Bounding box coordinate data:
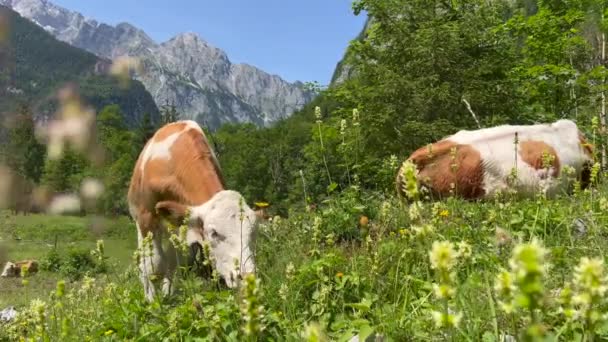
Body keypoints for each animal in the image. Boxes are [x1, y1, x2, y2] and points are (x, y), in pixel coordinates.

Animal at [129, 120, 258, 302]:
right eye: (214, 233)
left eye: (253, 232)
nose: (246, 277)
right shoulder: (146, 216)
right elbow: (152, 265)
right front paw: (152, 302)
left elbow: (174, 262)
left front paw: (166, 294)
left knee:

● Exercise
All of the lines above should be retyped precisely, apart from the pictures.

● Solution below
Body keypoints for each animal in the image. Boxes are [x1, y1, x2, y2] and points are (x, y), in pixel coordinates.

Animal at [129, 120, 258, 302]:
right eye: (214, 233)
left eye: (253, 232)
nose: (246, 277)
right shoulder: (146, 216)
right elbow: (152, 265)
right front paw: (152, 302)
left elbow: (174, 262)
left front paw: (166, 294)
left knee:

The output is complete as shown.